> [DESCRIPTION OF THE TASK] Restate word for word the lines of the entries below, starting with the line that holds "middle pip: (148, 169)" and ending with the line that holds "index mcp: (143, 106)", and no others.

> [SOURCE MATERIAL]
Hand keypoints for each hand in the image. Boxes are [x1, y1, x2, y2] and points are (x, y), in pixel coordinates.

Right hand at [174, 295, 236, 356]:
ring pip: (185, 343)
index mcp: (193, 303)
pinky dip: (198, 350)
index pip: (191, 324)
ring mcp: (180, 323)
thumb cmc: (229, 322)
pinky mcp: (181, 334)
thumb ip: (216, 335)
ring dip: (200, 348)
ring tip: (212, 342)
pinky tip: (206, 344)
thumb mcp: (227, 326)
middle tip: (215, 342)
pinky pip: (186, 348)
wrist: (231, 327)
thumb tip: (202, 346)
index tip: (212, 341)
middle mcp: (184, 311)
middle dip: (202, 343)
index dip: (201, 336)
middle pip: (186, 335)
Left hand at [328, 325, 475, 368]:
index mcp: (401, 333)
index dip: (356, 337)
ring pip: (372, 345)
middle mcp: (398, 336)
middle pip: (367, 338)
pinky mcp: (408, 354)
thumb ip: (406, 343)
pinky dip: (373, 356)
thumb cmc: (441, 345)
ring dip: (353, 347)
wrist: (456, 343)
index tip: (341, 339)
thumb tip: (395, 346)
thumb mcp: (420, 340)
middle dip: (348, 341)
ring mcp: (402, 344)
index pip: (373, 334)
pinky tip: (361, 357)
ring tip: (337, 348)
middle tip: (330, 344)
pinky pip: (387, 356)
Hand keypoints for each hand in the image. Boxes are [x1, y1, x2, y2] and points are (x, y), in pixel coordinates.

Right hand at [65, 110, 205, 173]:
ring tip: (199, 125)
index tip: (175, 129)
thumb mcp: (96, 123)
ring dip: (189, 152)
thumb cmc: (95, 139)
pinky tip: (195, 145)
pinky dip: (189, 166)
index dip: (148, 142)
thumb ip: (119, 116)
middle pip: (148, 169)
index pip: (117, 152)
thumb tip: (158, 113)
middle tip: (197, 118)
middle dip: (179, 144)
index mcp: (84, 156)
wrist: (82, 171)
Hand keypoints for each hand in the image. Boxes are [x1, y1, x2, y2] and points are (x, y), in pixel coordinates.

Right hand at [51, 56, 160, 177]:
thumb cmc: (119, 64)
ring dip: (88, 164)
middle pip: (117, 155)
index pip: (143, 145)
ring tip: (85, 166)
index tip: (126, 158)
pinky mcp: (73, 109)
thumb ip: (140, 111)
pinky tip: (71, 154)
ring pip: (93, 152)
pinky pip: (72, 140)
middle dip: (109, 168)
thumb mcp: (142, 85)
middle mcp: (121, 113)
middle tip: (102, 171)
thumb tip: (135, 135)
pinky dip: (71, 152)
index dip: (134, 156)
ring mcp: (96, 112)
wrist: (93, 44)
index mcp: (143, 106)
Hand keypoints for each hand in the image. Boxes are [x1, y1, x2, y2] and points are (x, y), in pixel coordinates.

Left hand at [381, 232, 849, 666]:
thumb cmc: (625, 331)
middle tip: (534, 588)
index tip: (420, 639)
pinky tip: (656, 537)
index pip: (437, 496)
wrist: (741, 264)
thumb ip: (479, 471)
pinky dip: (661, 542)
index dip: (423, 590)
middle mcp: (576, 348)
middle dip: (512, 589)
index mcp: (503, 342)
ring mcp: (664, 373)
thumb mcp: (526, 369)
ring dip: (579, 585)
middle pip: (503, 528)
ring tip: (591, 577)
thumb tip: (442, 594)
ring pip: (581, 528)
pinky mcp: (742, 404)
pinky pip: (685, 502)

--

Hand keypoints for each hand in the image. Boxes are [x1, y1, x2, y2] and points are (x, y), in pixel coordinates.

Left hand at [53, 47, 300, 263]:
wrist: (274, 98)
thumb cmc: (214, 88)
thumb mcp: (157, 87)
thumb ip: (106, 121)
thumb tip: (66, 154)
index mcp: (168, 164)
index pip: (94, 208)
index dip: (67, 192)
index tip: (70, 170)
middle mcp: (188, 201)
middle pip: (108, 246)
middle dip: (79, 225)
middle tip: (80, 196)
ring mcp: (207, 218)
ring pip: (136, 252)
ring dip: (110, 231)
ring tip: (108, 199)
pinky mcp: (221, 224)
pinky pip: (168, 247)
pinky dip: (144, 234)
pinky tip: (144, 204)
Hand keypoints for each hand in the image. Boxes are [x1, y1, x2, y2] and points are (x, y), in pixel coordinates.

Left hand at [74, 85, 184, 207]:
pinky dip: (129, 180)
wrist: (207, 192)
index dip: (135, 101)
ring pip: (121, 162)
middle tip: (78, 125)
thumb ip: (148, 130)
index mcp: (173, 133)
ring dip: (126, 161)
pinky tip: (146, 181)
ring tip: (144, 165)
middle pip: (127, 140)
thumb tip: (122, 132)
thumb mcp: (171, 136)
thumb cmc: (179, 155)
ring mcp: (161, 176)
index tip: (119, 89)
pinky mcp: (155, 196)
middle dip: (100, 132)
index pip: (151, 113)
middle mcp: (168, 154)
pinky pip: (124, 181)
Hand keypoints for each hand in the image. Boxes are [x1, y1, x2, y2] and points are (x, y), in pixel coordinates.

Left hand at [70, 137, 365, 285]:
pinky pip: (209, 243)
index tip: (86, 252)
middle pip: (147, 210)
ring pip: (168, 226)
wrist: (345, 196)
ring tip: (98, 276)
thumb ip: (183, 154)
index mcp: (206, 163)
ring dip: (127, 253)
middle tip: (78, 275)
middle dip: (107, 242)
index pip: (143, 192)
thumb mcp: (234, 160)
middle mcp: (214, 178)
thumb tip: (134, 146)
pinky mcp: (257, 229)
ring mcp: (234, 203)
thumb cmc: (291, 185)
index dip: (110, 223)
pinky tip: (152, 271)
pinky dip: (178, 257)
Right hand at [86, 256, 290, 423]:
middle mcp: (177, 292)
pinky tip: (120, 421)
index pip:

...

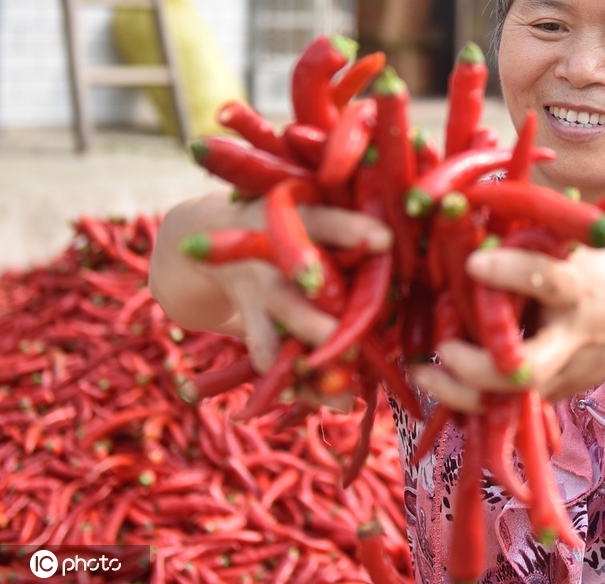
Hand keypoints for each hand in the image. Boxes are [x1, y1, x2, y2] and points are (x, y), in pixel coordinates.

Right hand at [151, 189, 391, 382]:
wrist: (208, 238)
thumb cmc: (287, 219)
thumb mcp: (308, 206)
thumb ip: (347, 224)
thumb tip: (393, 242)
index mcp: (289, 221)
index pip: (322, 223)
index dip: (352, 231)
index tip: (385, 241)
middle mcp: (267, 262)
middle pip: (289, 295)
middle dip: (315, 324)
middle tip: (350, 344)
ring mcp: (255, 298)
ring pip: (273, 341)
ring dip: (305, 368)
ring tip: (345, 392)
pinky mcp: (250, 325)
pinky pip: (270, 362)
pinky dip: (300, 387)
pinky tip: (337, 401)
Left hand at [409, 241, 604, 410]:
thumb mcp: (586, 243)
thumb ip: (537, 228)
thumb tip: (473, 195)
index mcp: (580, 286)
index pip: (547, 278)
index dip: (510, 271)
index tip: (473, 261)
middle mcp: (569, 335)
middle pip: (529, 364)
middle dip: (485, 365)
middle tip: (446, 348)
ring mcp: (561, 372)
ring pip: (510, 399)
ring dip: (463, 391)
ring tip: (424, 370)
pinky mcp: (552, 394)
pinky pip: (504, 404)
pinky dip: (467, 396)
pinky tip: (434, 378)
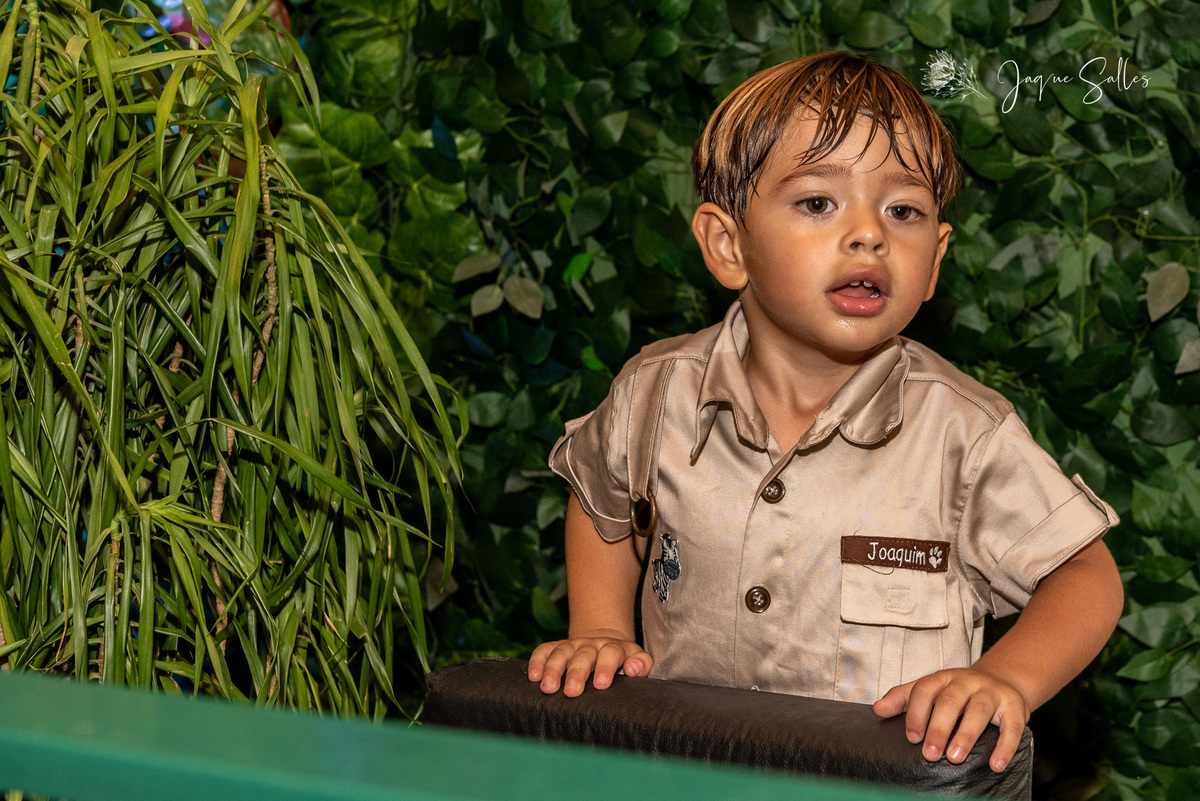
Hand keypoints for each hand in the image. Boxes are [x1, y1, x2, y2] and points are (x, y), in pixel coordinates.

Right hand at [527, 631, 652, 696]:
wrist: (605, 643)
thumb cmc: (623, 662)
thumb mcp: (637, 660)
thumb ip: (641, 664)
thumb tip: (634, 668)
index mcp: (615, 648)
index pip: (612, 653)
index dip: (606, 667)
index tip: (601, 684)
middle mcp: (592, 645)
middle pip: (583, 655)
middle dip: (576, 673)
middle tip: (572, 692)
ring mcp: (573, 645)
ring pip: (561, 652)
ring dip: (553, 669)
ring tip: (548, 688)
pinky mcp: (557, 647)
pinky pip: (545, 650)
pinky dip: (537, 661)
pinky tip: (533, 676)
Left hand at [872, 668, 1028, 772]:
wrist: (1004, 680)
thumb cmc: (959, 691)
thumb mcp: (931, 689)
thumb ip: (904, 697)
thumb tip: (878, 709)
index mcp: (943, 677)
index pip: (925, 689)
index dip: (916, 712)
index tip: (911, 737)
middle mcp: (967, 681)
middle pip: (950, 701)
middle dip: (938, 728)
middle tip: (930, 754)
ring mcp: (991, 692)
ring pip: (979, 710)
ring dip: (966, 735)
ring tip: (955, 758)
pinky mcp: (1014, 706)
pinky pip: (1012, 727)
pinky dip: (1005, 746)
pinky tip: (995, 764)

> [EXERCISE OUTPUT]
middle pip: (148, 169)
index pip: (117, 152)
thumb tip: (158, 113)
middle tip: (197, 118)
middle dip: (179, 144)
index mcp: (84, 156)
wrist: (82, 171)
Hand keypoints for each hand in the image. Boxes are [x1, y1, x2, y2] and points are (x, y), in pixel coordinates.

Right hand at [51, 56, 160, 177]:
thumb cmc: (119, 64)
ring dip: (88, 164)
middle pip: (117, 155)
index pip: (143, 145)
ring tip: (85, 166)
index tip: (126, 158)
pinky mcp: (73, 109)
thumb ip: (140, 111)
pinky tip: (71, 154)
ring pip: (93, 152)
pinky pip: (72, 140)
middle dip: (109, 168)
thumb mcp: (142, 85)
middle mcp: (121, 113)
middle tip: (102, 171)
thumb tip: (135, 135)
pinky dip: (71, 152)
index dip: (134, 156)
ring mcp: (96, 112)
wrist: (93, 44)
index mcp: (143, 106)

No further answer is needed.